## ENTRIES SUPPLIED
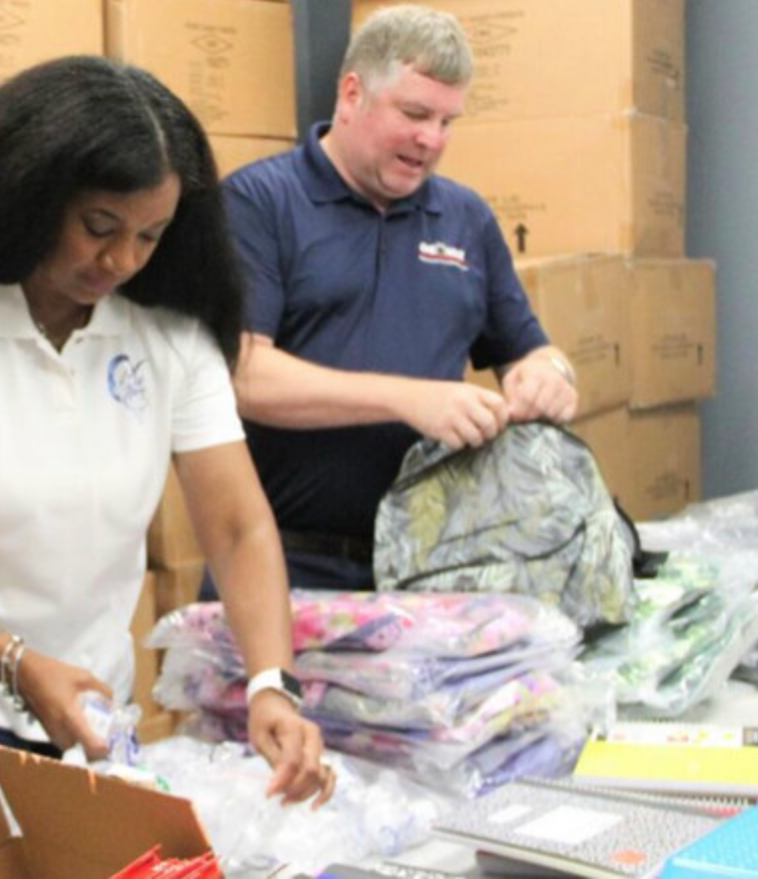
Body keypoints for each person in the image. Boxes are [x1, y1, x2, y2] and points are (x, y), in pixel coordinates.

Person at [0, 55, 331, 805]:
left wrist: (271, 682)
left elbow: (236, 526)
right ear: (33, 196)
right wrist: (15, 661)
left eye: (150, 236)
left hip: (92, 717)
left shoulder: (170, 334)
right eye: (100, 227)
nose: (121, 259)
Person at [223, 5, 580, 591]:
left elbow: (532, 351)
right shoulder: (260, 203)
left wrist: (551, 375)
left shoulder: (465, 218)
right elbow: (242, 375)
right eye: (414, 113)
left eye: (447, 121)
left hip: (430, 574)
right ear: (351, 93)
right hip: (284, 569)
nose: (431, 139)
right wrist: (408, 400)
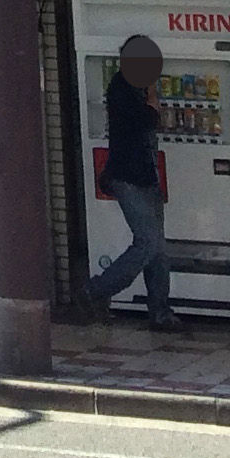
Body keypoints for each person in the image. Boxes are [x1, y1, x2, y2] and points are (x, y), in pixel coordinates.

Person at [85, 33, 180, 330]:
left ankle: (160, 310)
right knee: (148, 241)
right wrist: (153, 97)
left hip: (145, 175)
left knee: (157, 248)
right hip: (127, 176)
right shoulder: (122, 88)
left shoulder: (132, 87)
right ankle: (97, 290)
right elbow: (148, 120)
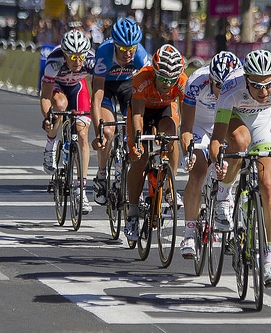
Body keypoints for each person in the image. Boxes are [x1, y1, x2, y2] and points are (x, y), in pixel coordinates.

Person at [209, 50, 271, 287]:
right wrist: (219, 164)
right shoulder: (230, 88)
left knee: (268, 185)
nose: (264, 92)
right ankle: (224, 195)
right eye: (257, 86)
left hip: (263, 122)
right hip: (236, 118)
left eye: (268, 85)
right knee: (239, 142)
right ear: (245, 79)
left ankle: (269, 260)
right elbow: (217, 139)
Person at [178, 51, 242, 257]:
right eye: (219, 87)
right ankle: (189, 233)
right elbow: (186, 127)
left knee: (238, 149)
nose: (223, 92)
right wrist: (188, 152)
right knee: (197, 174)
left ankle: (226, 195)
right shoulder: (197, 81)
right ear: (211, 80)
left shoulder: (241, 82)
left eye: (228, 88)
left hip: (225, 124)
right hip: (201, 125)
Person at [125, 44, 187, 241]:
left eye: (171, 80)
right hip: (143, 110)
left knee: (172, 134)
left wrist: (188, 142)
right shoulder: (141, 78)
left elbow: (186, 118)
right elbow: (137, 114)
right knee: (140, 159)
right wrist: (136, 143)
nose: (167, 84)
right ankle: (132, 213)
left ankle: (170, 184)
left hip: (165, 110)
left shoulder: (183, 82)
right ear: (154, 72)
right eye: (162, 79)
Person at [91, 17, 150, 206]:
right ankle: (101, 175)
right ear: (115, 45)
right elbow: (97, 96)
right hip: (106, 86)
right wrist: (98, 131)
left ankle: (133, 182)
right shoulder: (104, 52)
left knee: (133, 130)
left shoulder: (140, 55)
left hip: (128, 86)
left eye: (131, 48)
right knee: (108, 131)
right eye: (123, 48)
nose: (128, 53)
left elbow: (146, 92)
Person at [40, 29, 95, 214]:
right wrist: (48, 118)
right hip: (57, 87)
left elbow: (100, 91)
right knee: (60, 106)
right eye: (72, 57)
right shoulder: (54, 62)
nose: (78, 61)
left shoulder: (91, 61)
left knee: (82, 134)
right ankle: (50, 146)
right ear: (64, 53)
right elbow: (46, 97)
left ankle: (81, 190)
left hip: (78, 87)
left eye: (81, 56)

## TASK STATEMENT
Exactly and only the lines from the line containing "left shoulder: (140, 55)" through the final line of the records above must be returned.

## SOLUTION TO THIS PROBLEM
left shoulder: (140, 55)
left hip: (128, 86)
left eye: (131, 48)
right knee: (108, 131)
right eye: (123, 48)
nose: (128, 53)
left elbow: (146, 92)
Person at [40, 29, 95, 214]:
right wrist: (48, 118)
right hip: (57, 87)
left elbow: (100, 91)
right knee: (60, 106)
right eye: (72, 57)
right shoulder: (54, 62)
nose: (78, 61)
left shoulder: (91, 61)
left knee: (82, 134)
right ankle: (50, 146)
right ear: (64, 53)
right elbow: (46, 97)
left ankle: (81, 190)
left hip: (78, 87)
left eye: (81, 56)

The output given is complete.